Wanneer een client de gereserveerde doorvoer voor een account probeert te overschrijden, is er geen prestatievermindering op de server en is er geen gebruik van doorvoercapaciteit buiten het gereserveerde niveau. De server beëindigt de aanvraag met RequestRateTooLarge (HTTP-statuscode 429) en retourneert de header x-ms-retry-after-ms die de hoeveelheid tijd aangeeft, in milliseconden, dat de gebruiker moet wachten voordat de aanvraag opnieuw wordt geïmplementeerd.

HTTP Status 429,
Status Line: RequestRateTooLarge
x-ms-retry-after-ms :100

De SDK's vangen dit antwoord impliciet op, respecteren de server opgegeven nieuwe poging na header en probeer de aanvraag opnieuw. Tenzij uw account gelijktijdig wordt geopend door meerdere clients, slaagt de volgende nieuwe poging.

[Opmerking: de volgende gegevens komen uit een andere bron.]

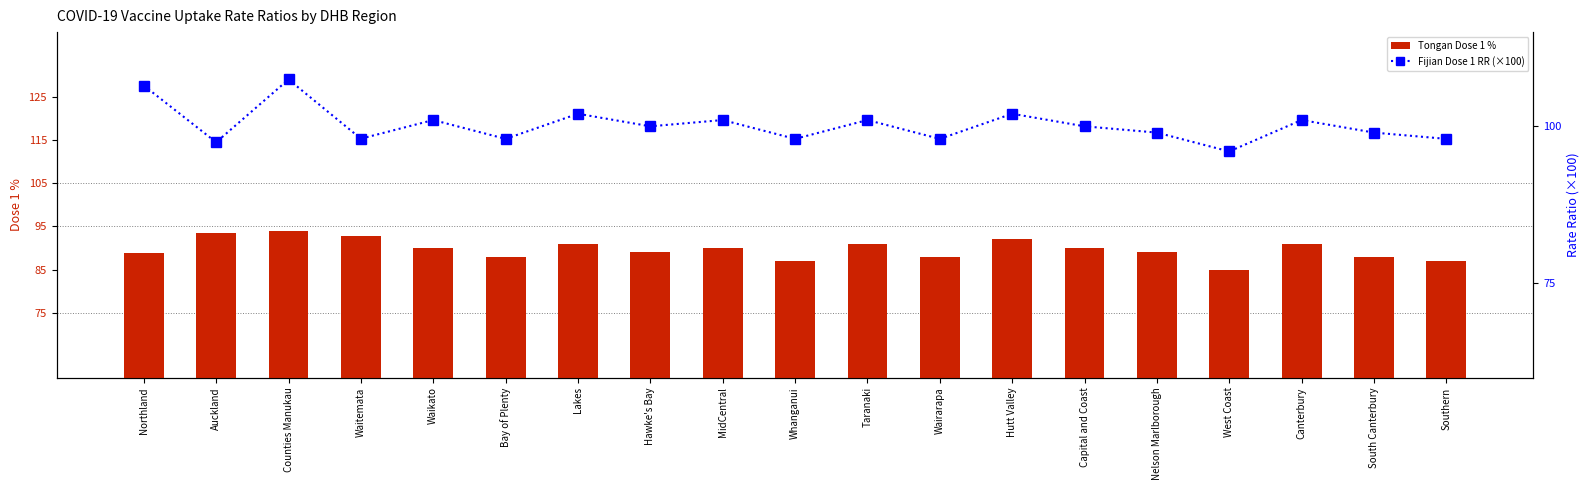

How many data points in Tongan Dose 1 % are less than 90?

9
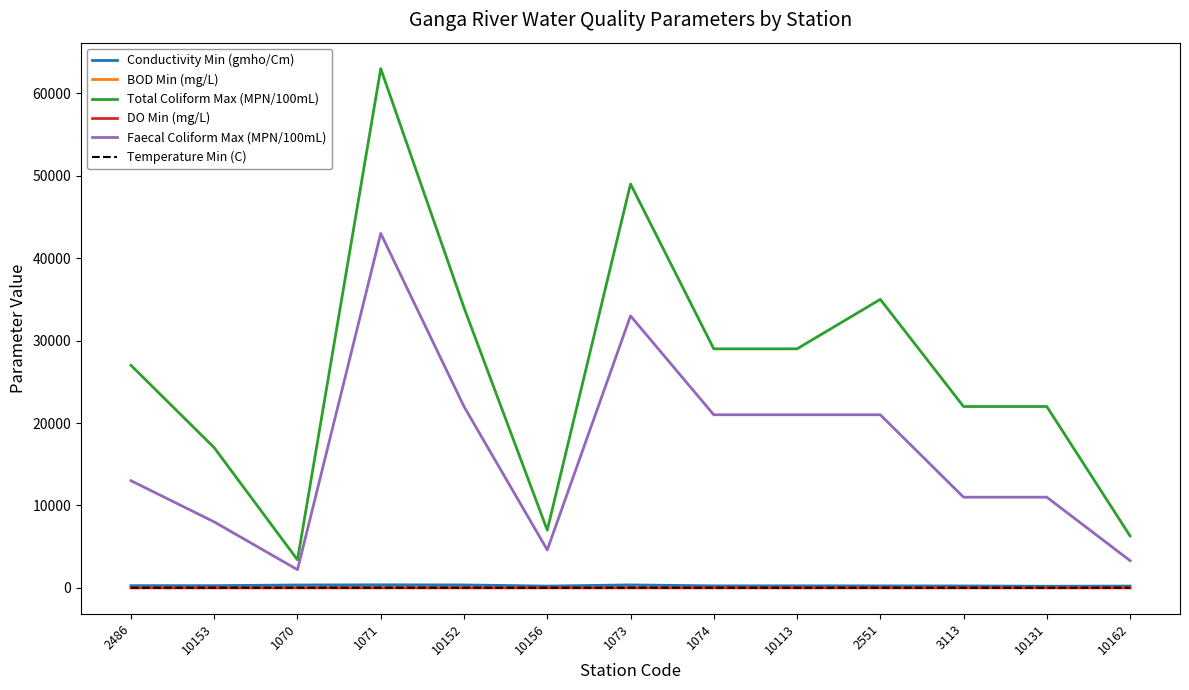

What position from the left is 2486?

1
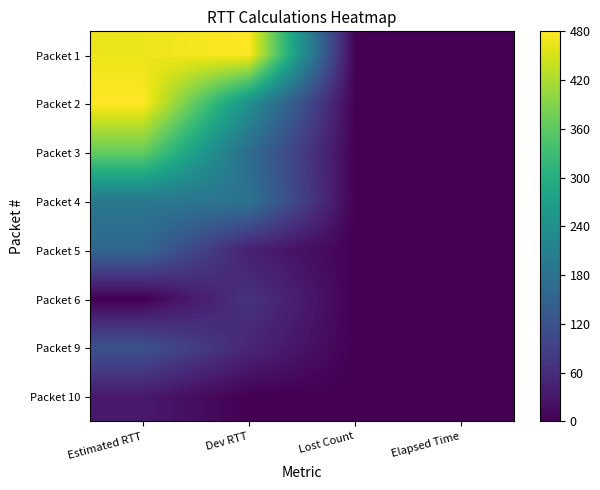

What is the spread (max minus min) of values at Dev RTT?

480.0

Als u meerdere clients cumulatief boven de aanvraagsnelheid hebt, is het standaardaantal nieuwe pogingen dat momenteel is ingesteld op 9 intern door de client mogelijk niet voldoende; In dit geval genereert de client een CosmosHttpResponseError met statuscode 429 aan de toepassing. Het standaardaantal nieuwe pogingen kan worden gewijzigd door de configuratie door te geven retry_total aan de client. De CosmosHttpResponseError met statuscode 429 wordt standaard geretourneerd na een cumulatieve wachttijd van 30 seconden als de aanvraag blijft werken boven de aanvraagsnelheid. Dit gebeurt zelfs wanneer het huidige aantal nieuwe pogingen kleiner is dan het maximumaantal nieuwe pogingen, of het nu de standaardwaarde is van 9 of een door de gebruiker gedefinieerde waarde.

Hoewel het geautomatiseerde gedrag voor opnieuw proberen helpt om de tolerantie en bruikbaarheid voor de meeste toepassingen te verbeteren, kan het even vreemd komen bij het uitvoeren van prestatiebenchmarks, met name bij het meten van latentie. De door de client waargenomen latentie zal pieken als het experiment de server beperkt en ervoor zorgt dat de client-SDK op de achtergrond opnieuw probeert. Als u latentiepieken tijdens prestatieexperimenten wilt voorkomen, meet u de kosten die door elke bewerking worden geretourneerd en zorgt u ervoor dat aanvragen onder de gereserveerde aanvraagsnelheid worden uitgevoerd. Zie Aanvraageenheden voor meer informatie.

  • Ontwerpen voor kleinere documenten voor hogere doorvoer

De aanvraagkosten (de aanvraagverwerkingskosten) van een bepaalde bewerking worden rechtstreeks gecorreleerd aan de grootte van het document. Bewerkingen op grote documenten kosten meer dan bewerkingen voor kleine documenten. U kunt uw toepassing en werkstromen het beste ontwerpen om de grootte van uw item ongeveer 1 kB te hebben, of een vergelijkbare volgorde of grootte. Voor latentiegevoelige toepassingen moeten grote items worden vermeden: documenten met meerdere MB vertragen uw toepassing.

Volgende stappen

Zie Partitioneren en schalen in Azure Cosmos DB voor meer informatie over het ontwerpen van uw toepassing voor schaalaanpassing en hoge prestaties.

Wilt u capaciteitsplanning uitvoeren voor een migratie naar Azure Cosmos DB? U kunt informatie over uw bestaande databasecluster gebruiken voor capaciteitsplanning.